I’ve had more than a few queries I’ve been able to reduce from multiple minutes down to multiple seconds. 4 minutes to 15 seconds, for example. In some cases, I’d written the original, and knew it wasn’t great, but didn’t understand the impact enough to realize how bad it would get.
Never seen a 10 hour to 10 seconds, but do not doubt that it might have happened at some point. I did reduce a 25 hour ETL process down to 25 minutes, but it wasn’t solely down to queries.
> That's like designing your sprinkler system while the building burns down
Aptly, that's how this application was built over several years. And it's in the best shape out of all the old flagships at work.
> I've also never found a query that I can reduce from 10 hrs to 10 seconds. Maybe one that never finishes to actually running, but not the kind of magnitude improvement you reference.
And you never should, if you understand a bit about efficient SQL. This doesn't stop other people from having one or two levels of dependent subqueries in reporting code which passed test, as test doesn't contain reporting relevant data.

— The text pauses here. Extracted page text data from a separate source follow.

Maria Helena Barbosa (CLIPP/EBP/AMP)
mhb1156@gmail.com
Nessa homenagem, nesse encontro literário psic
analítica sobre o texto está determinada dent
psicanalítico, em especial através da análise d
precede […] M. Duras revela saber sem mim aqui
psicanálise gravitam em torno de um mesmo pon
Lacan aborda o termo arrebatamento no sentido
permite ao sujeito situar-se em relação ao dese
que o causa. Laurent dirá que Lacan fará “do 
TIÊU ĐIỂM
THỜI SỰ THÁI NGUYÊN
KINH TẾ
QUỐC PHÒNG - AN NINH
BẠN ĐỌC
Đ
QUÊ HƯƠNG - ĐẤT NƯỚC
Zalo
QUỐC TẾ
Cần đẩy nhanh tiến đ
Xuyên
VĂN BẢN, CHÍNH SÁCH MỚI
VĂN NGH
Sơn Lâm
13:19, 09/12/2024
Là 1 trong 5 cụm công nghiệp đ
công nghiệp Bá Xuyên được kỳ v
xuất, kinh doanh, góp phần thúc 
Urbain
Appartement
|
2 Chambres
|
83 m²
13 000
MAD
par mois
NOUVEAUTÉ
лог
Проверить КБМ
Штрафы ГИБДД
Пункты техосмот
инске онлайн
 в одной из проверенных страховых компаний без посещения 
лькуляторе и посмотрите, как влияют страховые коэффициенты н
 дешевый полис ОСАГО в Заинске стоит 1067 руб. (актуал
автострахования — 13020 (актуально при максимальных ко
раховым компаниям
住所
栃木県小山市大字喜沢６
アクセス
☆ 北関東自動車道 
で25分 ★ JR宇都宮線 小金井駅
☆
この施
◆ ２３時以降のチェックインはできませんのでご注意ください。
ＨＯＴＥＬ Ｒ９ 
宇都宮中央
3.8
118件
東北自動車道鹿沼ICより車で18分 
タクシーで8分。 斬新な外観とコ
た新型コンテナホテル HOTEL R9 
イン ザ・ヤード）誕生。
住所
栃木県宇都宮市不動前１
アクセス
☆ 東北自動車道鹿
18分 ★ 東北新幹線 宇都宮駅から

And yes, from this point it takes 1-2 questions or comments and we will go from "Your SQL query sucks" all the way to more or less bad development processes and how to do this better, CI, test data, test data management, reviews, reviews of database schemas and so on.
Obviously on top of all the other tasks and duties. Hence: Don't know SQL well, at least officially.
My experience as the performance “expert” at the company I work at isn’t necessarily that the a single query gets sped up that much absolutely, but that much relatively is possible when dealing with a query that executes very frequently.
In my experience, if one of our core queries regresses from taking 20ms to taking 600ms (which happened recently although only one certain customer databases with 100m+ rows in the table) that the query will suddenly be taking 5+ seconds.
The problems compounds as the IO and compute resources of the database gets consumed and everything starts getting even slower.
In my recent case the same query before and after was actually taking the same amount of time when the DB wasn’t “on fire”. The query had started using a lot more IO resources which became a bottleneck but you wouldn’t know by query time until suddenly we were IO constrained under load.